→ **DATA EXTRACTS**

********

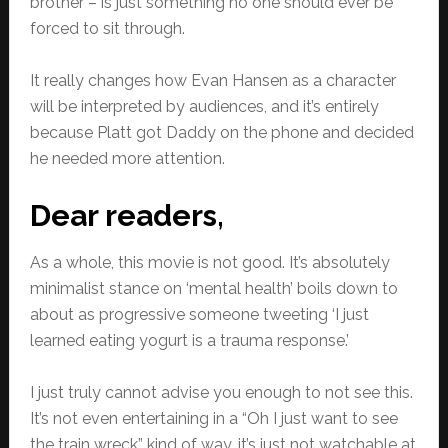
brother – is just something no one should ever be
forced to sit through.
It really changes how Evan Hansen as a character
will be interpreted by audiences, and it’s entirely
because Platt got Daddy on the phone and decided
he needed more attention.
Dear readers,
As a whole, this movie is not good. It’s absolutely
minimalist stance on ‘mental health’ boils down to
about as progressive someone tweeting ‘I just
learned eating yogurt is a trauma response.’
I just truly cannot advise you enough to not see this.
It’s not even entertaining in a “Oh I just want to see
the train wreck” kind of way, it’s just not watchable at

********

→ **ACTION ITEM**
Please return the text of the entries above word for word, keeping every line break and leaving out the pictures.

→ **WRITTEN SOLUTION**
brother – is just something no one should ever be
forced to sit through.
It really changes how Evan Hansen as a character
will be interpreted by audiences, and it’s entirely
because Platt got Daddy on the phone and decided
he needed more attention.
Dear readers,
As a whole, this movie is not good. It’s absolutely
minimalist stance on ‘mental health’ boils down to
about as progressive someone tweeting ‘I just
learned eating yogurt is a trauma response.’
I just truly cannot advise you enough to not see this.
It’s not even entertaining in a “Oh I just want to see
the train wreck” kind of way, it’s just not watchable at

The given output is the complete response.